=== SUPPLIED INFORMATION ===

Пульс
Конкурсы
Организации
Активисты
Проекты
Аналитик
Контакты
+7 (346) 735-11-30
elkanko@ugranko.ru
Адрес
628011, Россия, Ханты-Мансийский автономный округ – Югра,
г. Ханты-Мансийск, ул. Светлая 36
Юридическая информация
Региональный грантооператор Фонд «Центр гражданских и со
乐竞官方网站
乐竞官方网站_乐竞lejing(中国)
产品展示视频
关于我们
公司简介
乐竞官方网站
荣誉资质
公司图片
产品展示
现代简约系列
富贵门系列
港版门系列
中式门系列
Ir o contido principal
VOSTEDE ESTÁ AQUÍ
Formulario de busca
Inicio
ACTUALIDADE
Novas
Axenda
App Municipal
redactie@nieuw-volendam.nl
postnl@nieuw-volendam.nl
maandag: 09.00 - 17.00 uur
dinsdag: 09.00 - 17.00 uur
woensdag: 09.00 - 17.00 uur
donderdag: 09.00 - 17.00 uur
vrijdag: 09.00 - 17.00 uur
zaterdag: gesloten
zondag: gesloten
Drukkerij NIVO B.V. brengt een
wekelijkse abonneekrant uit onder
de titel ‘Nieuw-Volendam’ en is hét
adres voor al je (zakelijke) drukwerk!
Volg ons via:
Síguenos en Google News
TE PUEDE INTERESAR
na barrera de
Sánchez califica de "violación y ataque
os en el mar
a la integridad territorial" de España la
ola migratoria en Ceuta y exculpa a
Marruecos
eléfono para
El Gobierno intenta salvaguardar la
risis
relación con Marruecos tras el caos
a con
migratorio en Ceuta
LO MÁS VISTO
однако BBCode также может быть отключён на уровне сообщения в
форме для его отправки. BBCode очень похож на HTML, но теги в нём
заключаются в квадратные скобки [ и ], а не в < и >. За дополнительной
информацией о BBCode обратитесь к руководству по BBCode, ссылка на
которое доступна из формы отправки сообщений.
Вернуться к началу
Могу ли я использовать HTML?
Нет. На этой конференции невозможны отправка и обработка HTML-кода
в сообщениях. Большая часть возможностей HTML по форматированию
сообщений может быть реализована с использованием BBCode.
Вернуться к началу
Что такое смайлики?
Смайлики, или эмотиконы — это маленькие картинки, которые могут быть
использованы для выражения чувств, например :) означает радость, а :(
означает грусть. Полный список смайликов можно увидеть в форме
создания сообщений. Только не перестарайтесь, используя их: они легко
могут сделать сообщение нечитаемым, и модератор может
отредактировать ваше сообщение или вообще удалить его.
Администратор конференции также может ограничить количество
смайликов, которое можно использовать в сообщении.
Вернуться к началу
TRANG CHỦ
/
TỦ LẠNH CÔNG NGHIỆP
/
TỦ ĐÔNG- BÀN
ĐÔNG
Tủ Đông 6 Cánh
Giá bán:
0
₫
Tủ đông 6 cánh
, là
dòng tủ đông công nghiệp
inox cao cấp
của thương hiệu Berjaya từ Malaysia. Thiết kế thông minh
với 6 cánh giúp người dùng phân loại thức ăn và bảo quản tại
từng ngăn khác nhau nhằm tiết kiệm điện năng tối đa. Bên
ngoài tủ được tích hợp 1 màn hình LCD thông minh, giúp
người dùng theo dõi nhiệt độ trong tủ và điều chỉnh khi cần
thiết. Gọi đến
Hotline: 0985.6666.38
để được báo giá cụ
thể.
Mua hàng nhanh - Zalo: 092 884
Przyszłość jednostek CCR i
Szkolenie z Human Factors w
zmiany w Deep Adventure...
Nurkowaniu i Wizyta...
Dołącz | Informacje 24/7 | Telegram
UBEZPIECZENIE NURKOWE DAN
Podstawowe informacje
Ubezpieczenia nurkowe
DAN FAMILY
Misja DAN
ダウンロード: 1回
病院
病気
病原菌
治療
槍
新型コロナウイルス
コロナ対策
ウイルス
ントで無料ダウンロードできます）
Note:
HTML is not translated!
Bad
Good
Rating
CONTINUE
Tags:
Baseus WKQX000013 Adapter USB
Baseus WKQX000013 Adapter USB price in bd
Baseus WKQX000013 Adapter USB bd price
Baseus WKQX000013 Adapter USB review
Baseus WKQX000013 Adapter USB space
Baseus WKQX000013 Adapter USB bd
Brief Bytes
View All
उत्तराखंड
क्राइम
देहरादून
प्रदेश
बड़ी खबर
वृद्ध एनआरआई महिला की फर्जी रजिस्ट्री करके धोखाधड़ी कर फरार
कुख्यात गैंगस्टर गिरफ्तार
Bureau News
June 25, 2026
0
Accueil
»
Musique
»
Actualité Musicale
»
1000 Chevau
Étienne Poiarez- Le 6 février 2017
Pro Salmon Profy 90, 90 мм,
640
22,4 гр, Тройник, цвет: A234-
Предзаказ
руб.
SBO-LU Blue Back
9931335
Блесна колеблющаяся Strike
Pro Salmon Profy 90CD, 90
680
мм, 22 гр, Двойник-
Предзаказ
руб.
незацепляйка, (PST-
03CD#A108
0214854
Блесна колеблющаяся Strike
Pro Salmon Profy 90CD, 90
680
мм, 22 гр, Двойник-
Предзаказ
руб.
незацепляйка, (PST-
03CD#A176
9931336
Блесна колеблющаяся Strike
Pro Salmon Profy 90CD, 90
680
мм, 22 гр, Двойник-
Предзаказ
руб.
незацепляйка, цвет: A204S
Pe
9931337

===

• **EXERCISE**
Identify the lines of the data that contain the word "может". Copy each of them.

• **EXERCISE ANSWER**
однако BBCode также может быть отключён на уровне сообщения в
сообщений может быть реализована с использованием BBCode.
могут сделать сообщение нечитаемым, и модератор может
Администратор конференции также может ограничить количество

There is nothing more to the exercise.